Is There An Easement on my Property?

Recently, in Neely v. Fields (COA 22-30), our North Carolina Court of Appeals held that an exception for “covenants, easements, and restrictions of record” included in the legal description of a deed was sufficient to except all easements that are a matter of public record within the Grantor’s chain of title even when no further exception for easements of record is included in the covenants clause.

So, what does that mean for your property?  If there is a reference in your deed stating that your property is subject to “easements of record”, that means any easement in your chain of title (all the way back to the grant from England) encumbers your property, even if not specifically referenced in your deed.  This emphasizes the need for a thorough title search and title insurance.

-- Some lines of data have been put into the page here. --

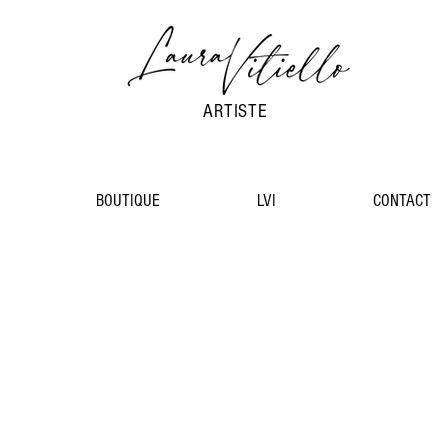
ARTISTE
BOUTIQUE
LVI
CONTACT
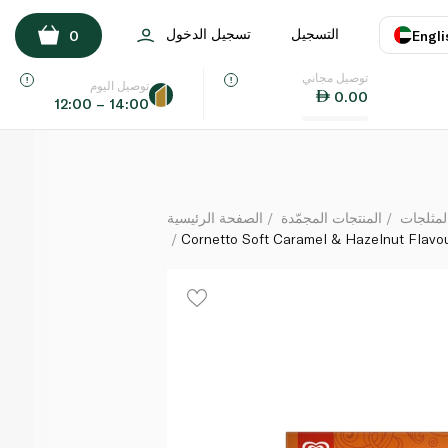
Cornetto Soft Caramel & Hazelnut Flavour Ice Crea
التسجيل
تسجيل الدخول
0
Engli
لكل
توصيل مجاني
اللغة
E
توصيل اليوم
0.00
12:00 – 14:00
UAE
KSA
لمثلجات
المنتجات المجمّدة
الصفحة الرئيسية
Cornetto Soft Caramel & Hazelnut Flavo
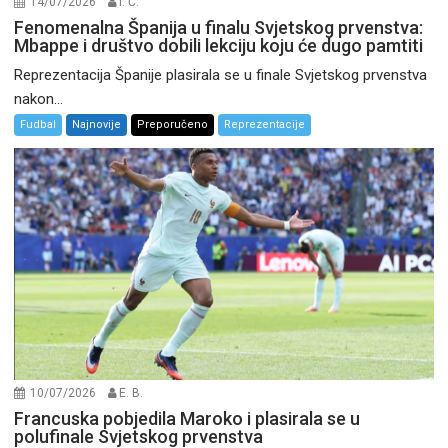
14/07/2026
I. Ć.
Fenomenalna Španija u finalu Svjetskog prvenstva:
Mbappe i društvo dobili lekciju koju će dugo pamtiti
Reprezentacija Španije plasirala se u finale Svjetskog prvenstva
nakon...
Fudbal
Najnovije
Preporučeno
Reprezentacije
10/07/2026
E. B.
Francuska pobjedila Maroko i plasirala se u
polufinale Svjetskog prvenstva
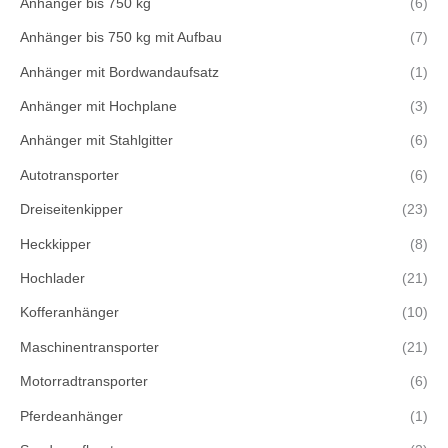
Anhänger bis 750 kg
(6)
Anhänger bis 750 kg mit Aufbau
(7)
Anhänger mit Bordwandaufsatz
(1)
Anhänger mit Hochplane
(3)
Anhänger mit Stahlgitter
(6)
Autotransporter
(6)
Dreiseitenkipper
(23)
Heckkipper
(8)
Hochlader
(21)
Kofferanhänger
(10)
Maschinentransporter
(21)
Motorradtransporter
(6)
Pferdeanhänger
(1)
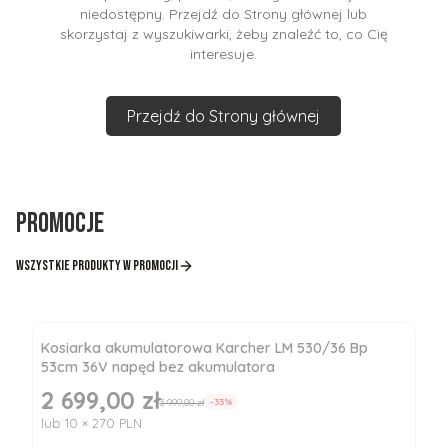
niedostępny. Przejdź do Strony głównej lub
skorzystaj z wyszukiwarki, żeby znaleźć to, co Cię
interesuje.
Przejdź do Strony głównej
Promocje
Wszystkie produkty w promocji
Kosiarka akumulatorowa Karcher LM 530/36 Bp
53cm 36V napęd bez akumulatora
2 699,00 zł
Cena promocyjna
3 999,00 zł
-33%
lub 10 × 270 PLN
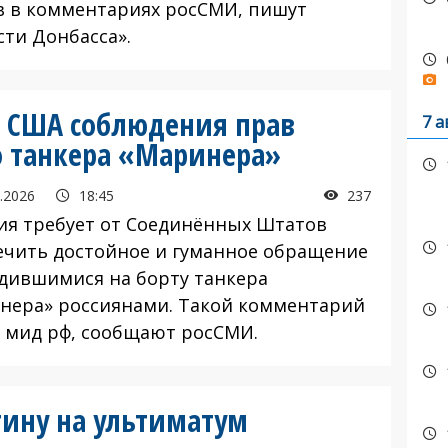
в в комментариях росСМИ, пишут
сти Донбасса».
т США соблюдения прав
7 а
го танкера «Маринера»
.2026
18:45
237
я требует от Соединённых Штатов
ечить достойное и гуманное обращение
одившимися на борту танкера
нера» россиянами. Такой комментарий
в мид рф, сообщают росСМИ.
тину на ультиматум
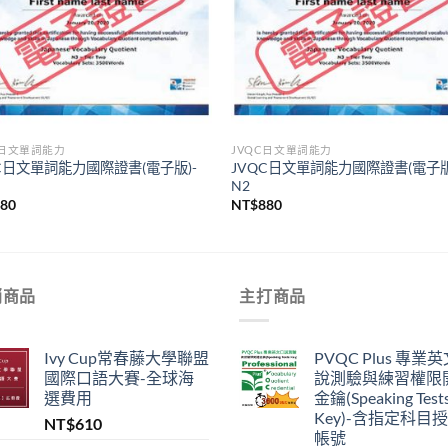
C日文單詞能力
JVQC日文單詞能力
C日文單詞能力國際證書(電子版)-
JVQC日文單詞能力國際證書(電子版
N2
880
NT$
880
銷商品
主打商品
Ivy Cup常春藤大學聯盟
PVQC Plus 專業
國際口語大賽-全球海
說測驗與練習權限
選費用
金鑰(Speaking Test
Key)-含指定科目
NT$
610
帳號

The Court also held that the “drafter of a general warranty deed does not commit legal malpractice in failing to include an exception to an easement of record in any other part of a general warranty deed if the exception has been noted within the general warranty deed’s legal description. Summary judgment is therefore appropriate in a legal malpractice action arising out of an alleged failure to include an exception for easements of record in the covenants clause when such exception is provided within the general warranty deed’s legal description.”

This seems to be a divergence from North Carolina’s long held requirement that exculpations must be specific to be enforceable, see Perry v. Wiggins, 197 N.C. 502 (N.C. 1929).  [Excerpts from Chris Burti, Vice President and Senior Legal Counsel for Statewide Title, Inc.]